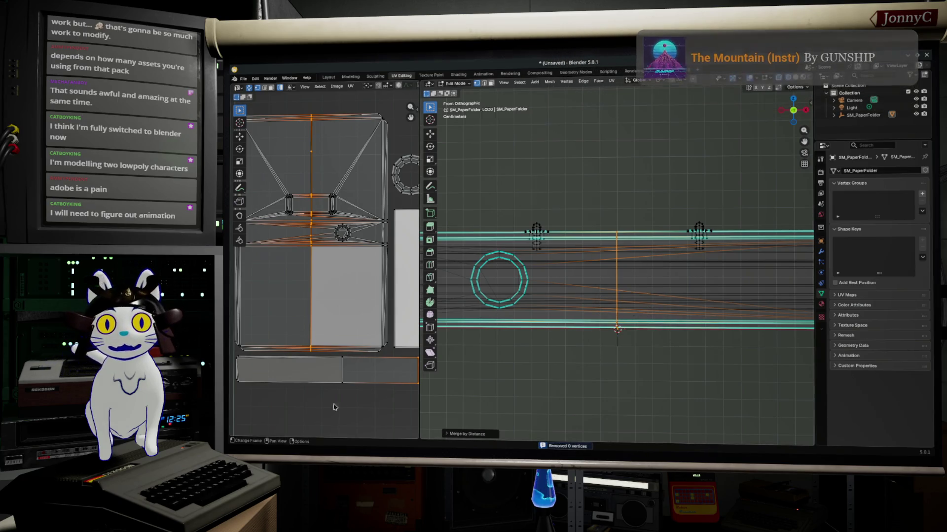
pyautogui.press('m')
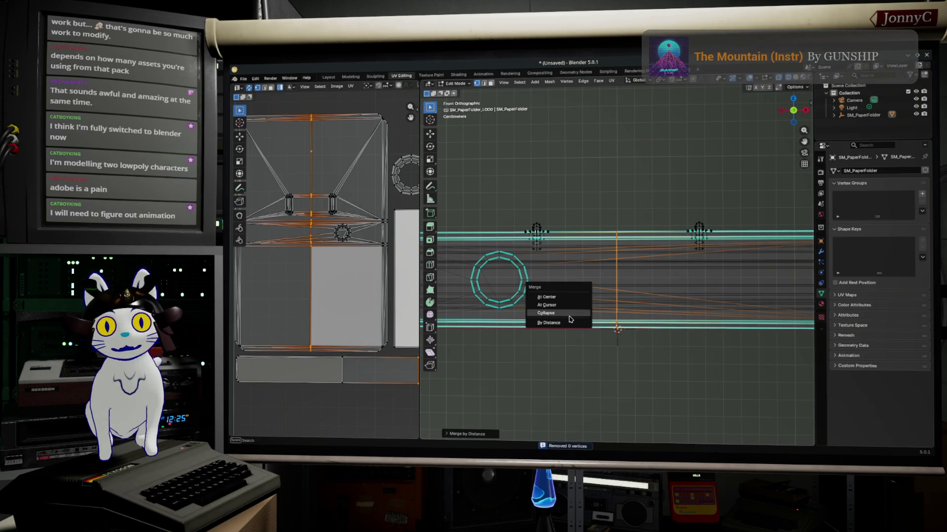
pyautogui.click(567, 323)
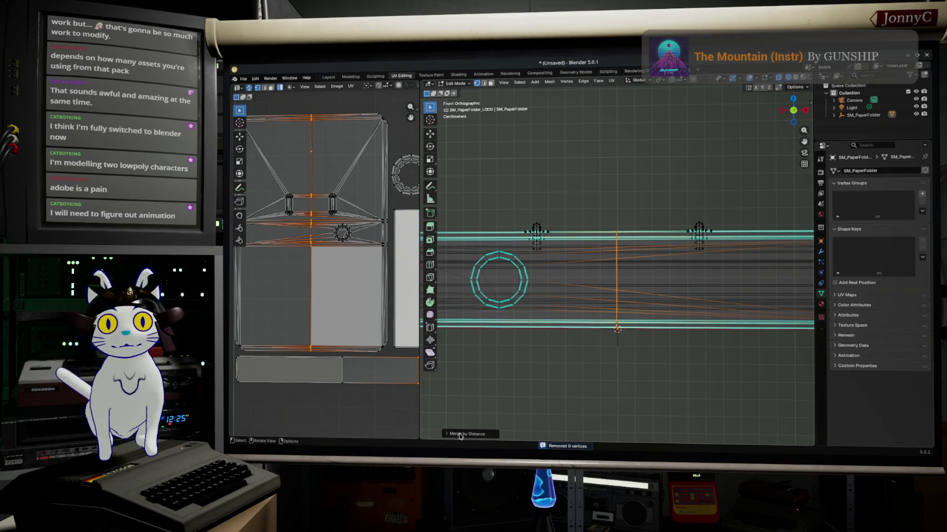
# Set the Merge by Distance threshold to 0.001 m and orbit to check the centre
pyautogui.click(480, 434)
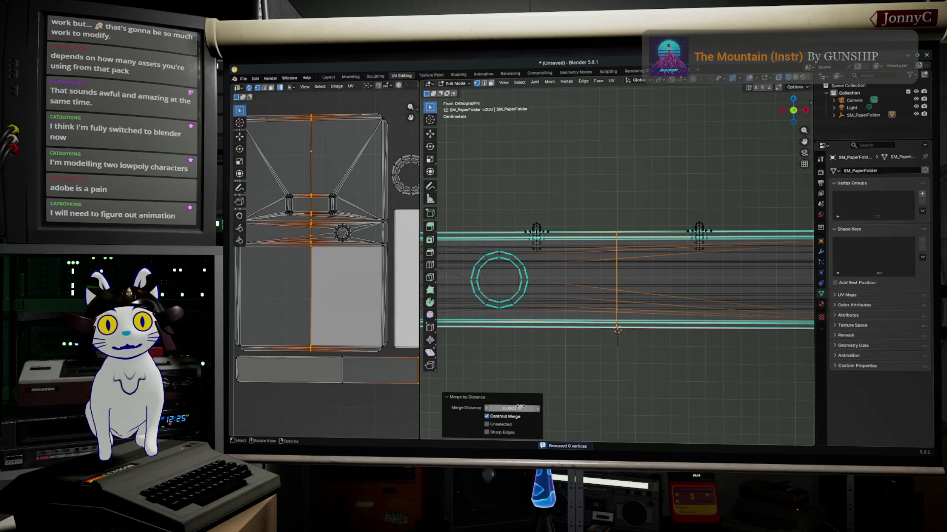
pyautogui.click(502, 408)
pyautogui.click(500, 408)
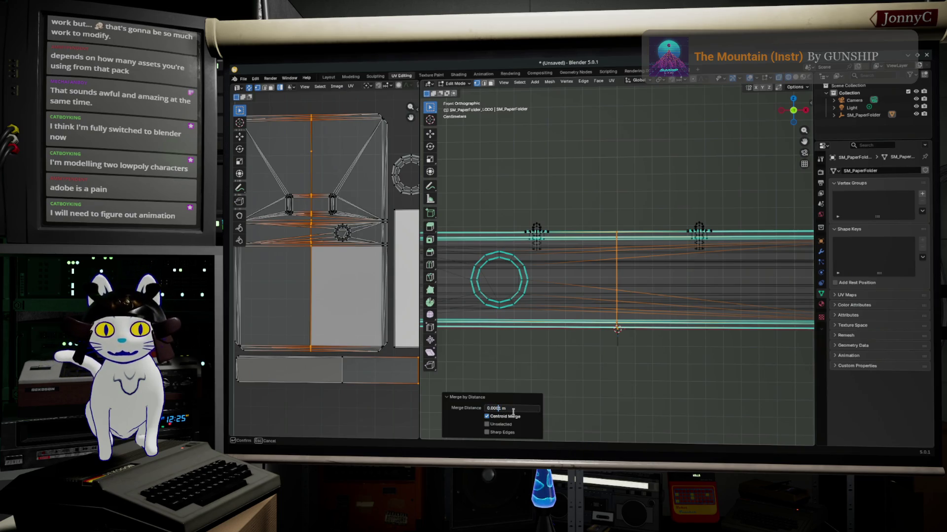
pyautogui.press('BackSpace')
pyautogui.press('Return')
---
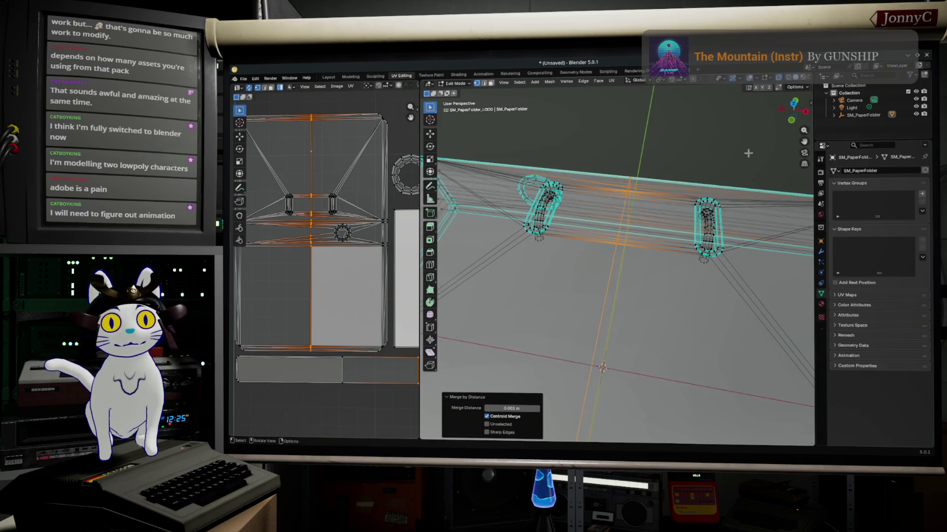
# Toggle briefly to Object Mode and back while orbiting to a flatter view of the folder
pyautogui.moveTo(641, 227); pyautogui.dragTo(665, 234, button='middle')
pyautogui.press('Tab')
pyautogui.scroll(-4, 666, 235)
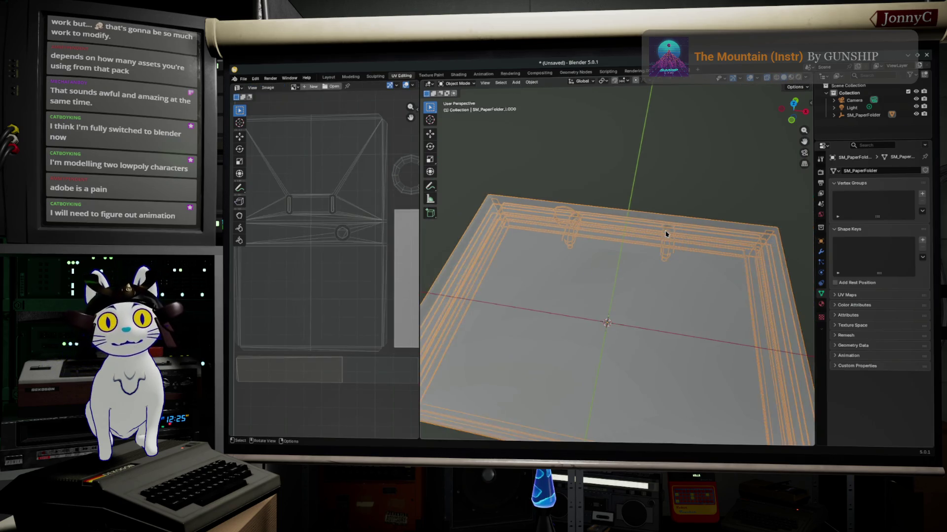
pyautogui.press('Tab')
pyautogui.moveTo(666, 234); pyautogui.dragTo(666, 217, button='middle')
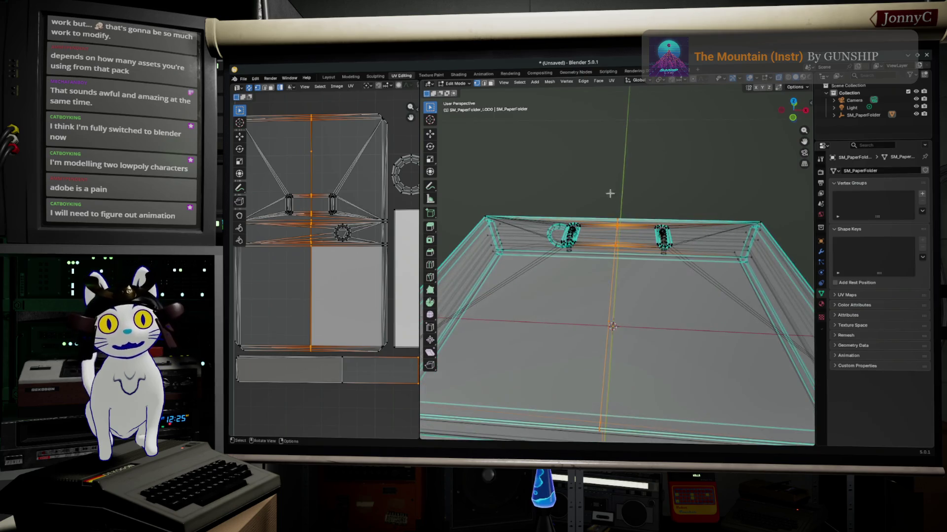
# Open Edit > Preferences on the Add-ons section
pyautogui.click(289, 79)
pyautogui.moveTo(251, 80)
--
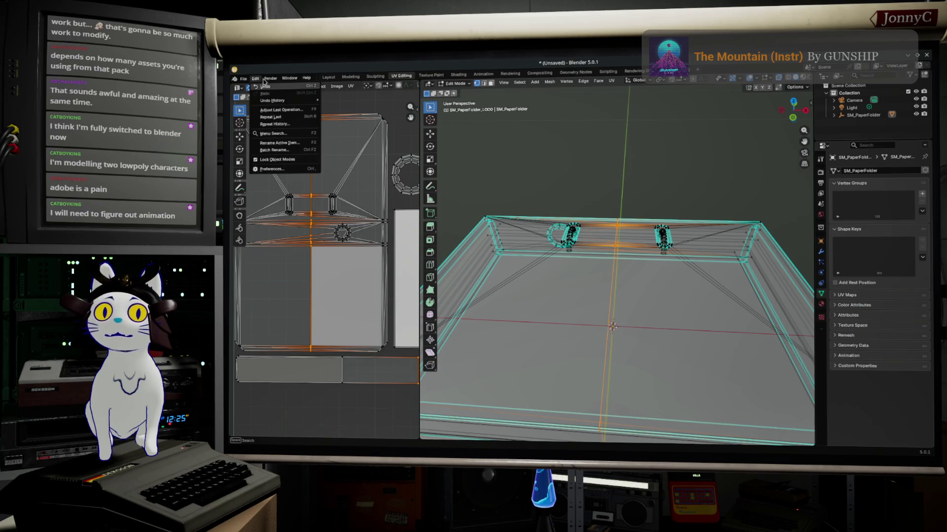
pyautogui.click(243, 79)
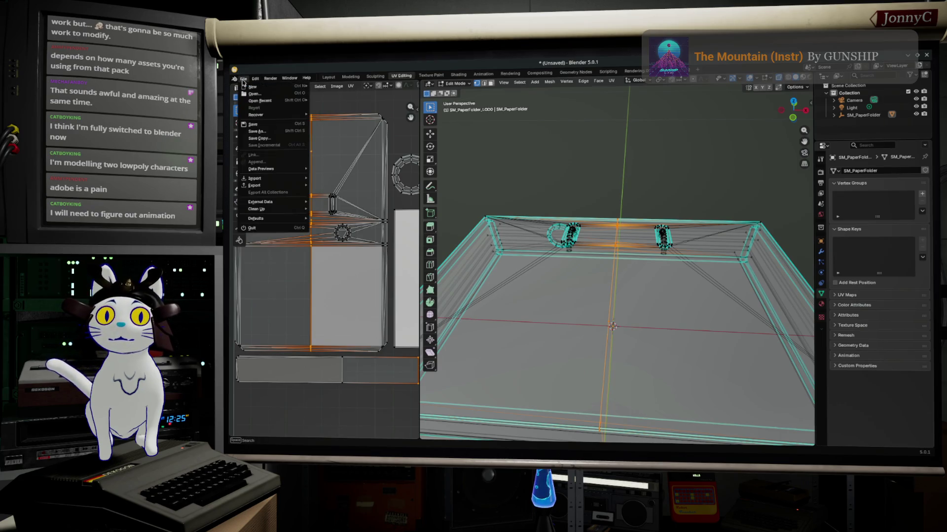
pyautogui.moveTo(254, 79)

* WHAT IS NEEDED
Give back, exactly and without pictures, the stretch of the records above from the line containing "pyautogui.click(480, 434)" through the line containing "pyautogui.press('Return')", with both end lines included.

* ANSWER
pyautogui.click(480, 434)
pyautogui.click(502, 408)
pyautogui.click(500, 408)
pyautogui.press('BackSpace')
pyautogui.press('Return')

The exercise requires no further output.